If she didn’t know any better, she’d say his eyes took on a dreamy glint. “It’s, I don’t know, just right. Being around Annis, everything just seems to shift into focus – like I’m right where I need to be.”
“Hmmm.” She thought of how unfocused she’d felt before coming together with Drago, and she wondered whether Drago felt the same way.
“You best get moving. It won’t be long before the sun sets, and Drago wakes up grouchy at the best of times.” He shuddered as if remembering something.
Martha nodded and started moving.
“If I were you I’d pack a bag,” he called after her.
She was going to object but rather, she just nodded again.
*
Martha wavered between a blue and a pink t-shirt and then tossed them both into a suitcase.
“Pack a bag, he says,” muttered Martha. “For how long, though? Will Drago even want me to stay up there?” She wrapped her wet hair into a bun and stared down at the suitcase that was gradually becoming overstuffed.

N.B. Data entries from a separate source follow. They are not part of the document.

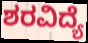
ಶರವಿದ್ಯೆ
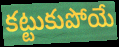
కట్టుకుపోయే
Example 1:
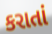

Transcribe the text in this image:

કરાતાં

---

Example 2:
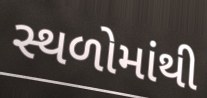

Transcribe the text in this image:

સ્થળોમાંથી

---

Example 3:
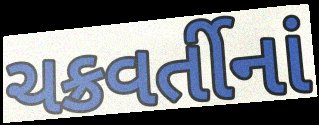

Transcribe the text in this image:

ચક્રવર્તીનાં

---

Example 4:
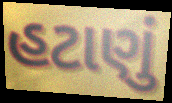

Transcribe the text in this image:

હટાણું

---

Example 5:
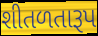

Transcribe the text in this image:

શીતળતારૂપ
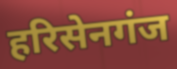
हरिसेनगंज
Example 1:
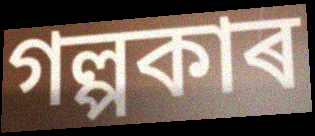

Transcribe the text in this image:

গল্পকাৰ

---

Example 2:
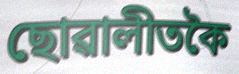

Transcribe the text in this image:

ছোৱালীতকৈ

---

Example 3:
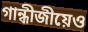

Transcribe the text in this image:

গান্ধীজীয়েও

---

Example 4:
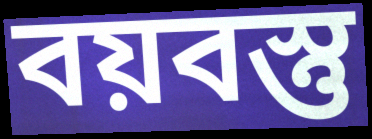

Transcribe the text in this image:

বয়বস্তু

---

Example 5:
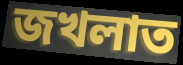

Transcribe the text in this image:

জখলাত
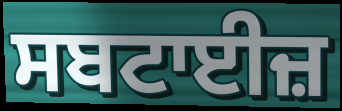
ਸਬਟਾਈਜ਼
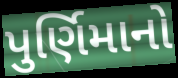
પુર્ણિમાનો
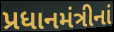
પ્રધાનમંત્રીનાં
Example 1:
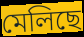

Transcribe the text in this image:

মেলিছে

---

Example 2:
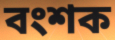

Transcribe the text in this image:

বংশক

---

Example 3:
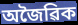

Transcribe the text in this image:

অজৈৱিক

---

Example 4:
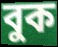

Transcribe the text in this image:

বুক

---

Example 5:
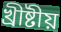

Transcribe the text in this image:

খ্ৰীষ্টীয়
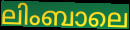
ലിംബാലെ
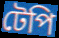
টেপি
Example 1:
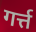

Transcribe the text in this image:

गर्त्त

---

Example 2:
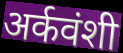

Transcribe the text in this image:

अर्कवंशी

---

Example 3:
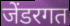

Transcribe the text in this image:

जेंडरगत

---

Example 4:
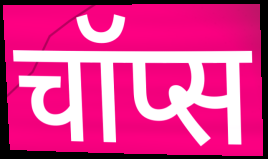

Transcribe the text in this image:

चॉप्स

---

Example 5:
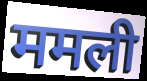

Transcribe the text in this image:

ममली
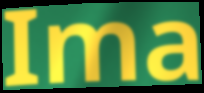
Ima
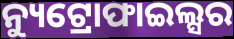
ନ୍ୟୁଟ୍ରୋଫାଇଲ୍ସର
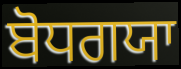
ਬੋਧਗਯਾ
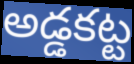
అడ్డకట్ట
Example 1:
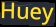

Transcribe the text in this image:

Huey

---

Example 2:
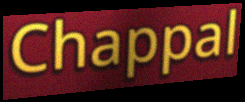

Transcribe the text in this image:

Chappal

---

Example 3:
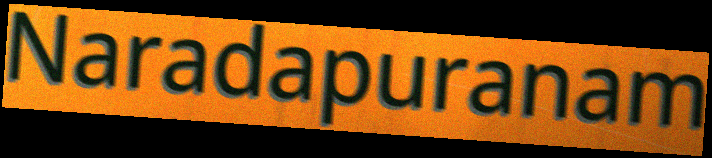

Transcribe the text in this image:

Naradapuranam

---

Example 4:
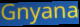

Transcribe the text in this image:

Gnyana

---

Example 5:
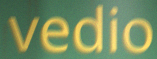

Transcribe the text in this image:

vedio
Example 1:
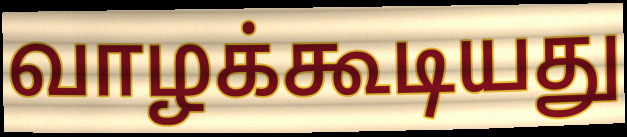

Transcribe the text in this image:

வாழக்கூடியது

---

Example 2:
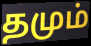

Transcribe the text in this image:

தமும்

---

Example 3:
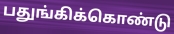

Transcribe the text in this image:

பதுங்கிக்கொண்டு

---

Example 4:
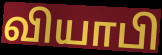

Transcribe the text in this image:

வியாபி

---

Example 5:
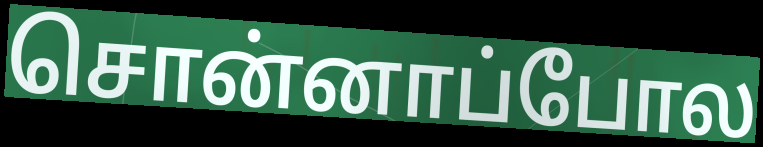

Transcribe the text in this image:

சொன்னாப்போல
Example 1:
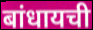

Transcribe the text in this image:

बांधायची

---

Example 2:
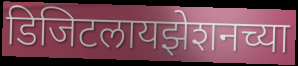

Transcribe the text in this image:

डिजिटलायझेशनच्या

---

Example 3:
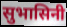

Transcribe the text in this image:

सुभासिनी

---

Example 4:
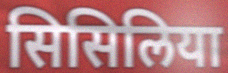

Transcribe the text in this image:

सिसिलिया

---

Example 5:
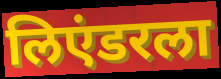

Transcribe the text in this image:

लिएंडरला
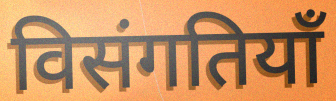
विसंगतियाँ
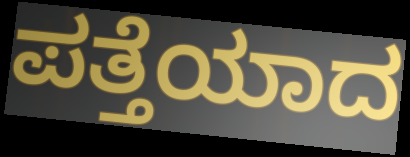
ಪತ್ತೆಯಾದ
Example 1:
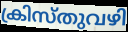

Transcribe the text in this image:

ക്രിസ്തുവഴി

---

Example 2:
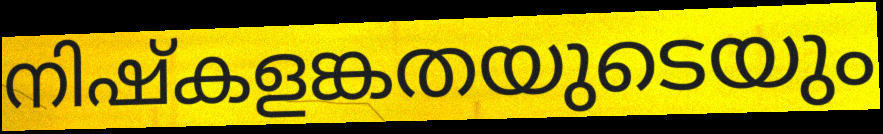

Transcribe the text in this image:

നിഷ്കളങ്കതയുടെയും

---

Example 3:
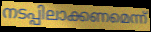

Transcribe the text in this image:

നടപ്പിലാക്കണമെന്ന്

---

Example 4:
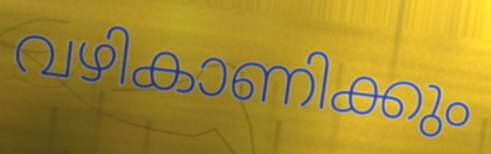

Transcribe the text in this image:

വഴികാണിക്കും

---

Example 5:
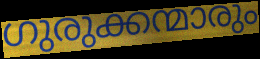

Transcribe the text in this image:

ഗുരുക്കന്മാരും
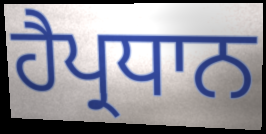
ਹੈਪ੍ਰਧਾਨ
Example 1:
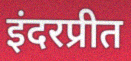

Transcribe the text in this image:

इंदरप्रीत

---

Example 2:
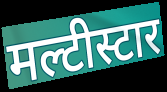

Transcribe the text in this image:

मल्टीस्टार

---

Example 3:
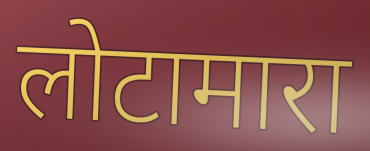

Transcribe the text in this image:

लोटामारा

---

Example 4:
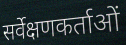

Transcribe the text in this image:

सर्वेक्षणकर्ताओं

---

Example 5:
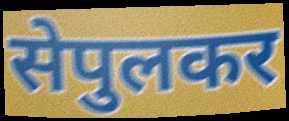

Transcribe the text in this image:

सेपुलकर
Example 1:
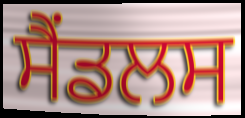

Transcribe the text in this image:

ਸੈਂਡਲਸ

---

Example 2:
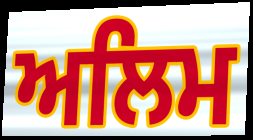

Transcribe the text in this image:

ਅਲਿਮ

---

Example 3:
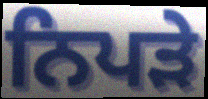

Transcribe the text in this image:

ਨਿਪੜੇ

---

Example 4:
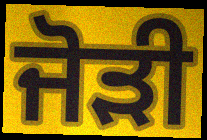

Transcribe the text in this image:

ਜੋਡ਼ੀ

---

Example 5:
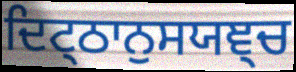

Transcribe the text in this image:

ਦਿਟ੍ਠਾਨੁਸਯਞ੍ਚ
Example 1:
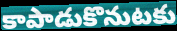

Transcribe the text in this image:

కాపాడుకొనుటకు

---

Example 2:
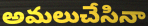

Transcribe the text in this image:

అమలుచేసినా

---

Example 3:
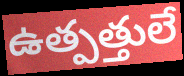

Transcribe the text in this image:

ఉత్పత్తులే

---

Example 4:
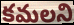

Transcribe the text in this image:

కమలని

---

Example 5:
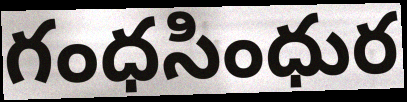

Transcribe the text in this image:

గంధసింధుర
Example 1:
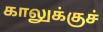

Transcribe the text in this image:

காலுக்குச்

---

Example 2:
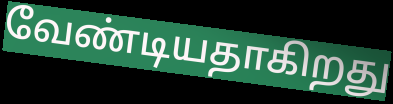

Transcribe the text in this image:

வேண்டியதாகிறது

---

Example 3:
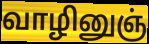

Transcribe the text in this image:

வாழினுஞ்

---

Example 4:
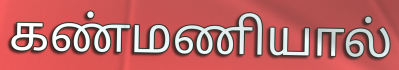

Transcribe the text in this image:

கண்மணியால்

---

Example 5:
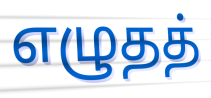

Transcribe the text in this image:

எழுதத்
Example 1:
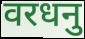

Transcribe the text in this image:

वरधनु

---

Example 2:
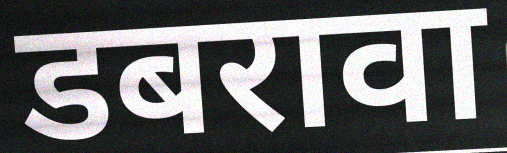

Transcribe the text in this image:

डबरावा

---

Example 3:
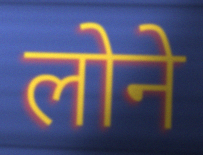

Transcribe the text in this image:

लोने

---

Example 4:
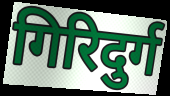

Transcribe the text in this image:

गिरिदुर्ग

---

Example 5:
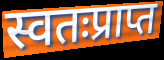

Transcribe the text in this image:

स्वतःप्राप्त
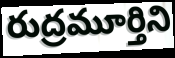
రుద్రమూర్తిని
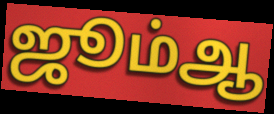
ஜூம்ஆ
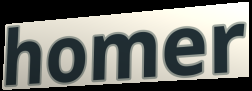
homer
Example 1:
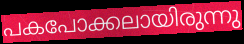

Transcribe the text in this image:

പകപോക്കലായിരുന്നു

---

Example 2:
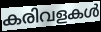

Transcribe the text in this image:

കരിവളകൾ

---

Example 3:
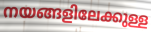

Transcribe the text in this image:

നയങ്ങളിലേക്കുള്ള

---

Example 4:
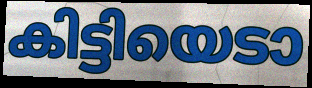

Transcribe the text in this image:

കിട്ടിയെടാ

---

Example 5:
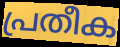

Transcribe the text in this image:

പ്രതീക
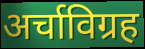
अर्चाविग्रह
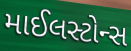
માઈલસ્ટોન્સ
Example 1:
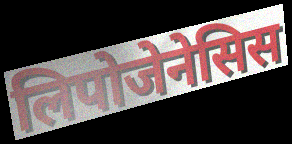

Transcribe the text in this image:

लिपोजेनेसिस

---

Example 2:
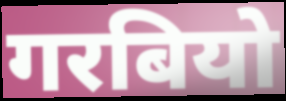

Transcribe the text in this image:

गरबियो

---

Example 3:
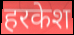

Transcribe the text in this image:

हरकेश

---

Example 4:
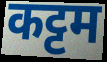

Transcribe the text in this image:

कट्टम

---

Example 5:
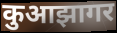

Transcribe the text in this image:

कुआझागर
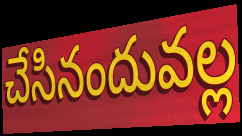
చేసినందువల్ల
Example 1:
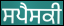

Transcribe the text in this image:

ਸਪੈਸਕੀ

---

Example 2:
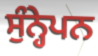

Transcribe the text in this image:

ਸੁੰਨ੍ਹੇਪਨ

She had no idea where she even stood with Drago, never mind anyone else who lived up at the mansion. She and Maggie were hardly close, and Valerie had been an absolute cow to Kylie in the past – and though Martha hadn’t joined in, she certainly hadn’t stopped her. Would she even be welcome?
Plus, she had nothing to wear!
Okay, that might have been the stress talking – but her nicest pieces had apparently gone up in smoke at the beach house. Hell, what was her mother going to say when Martha told her about that?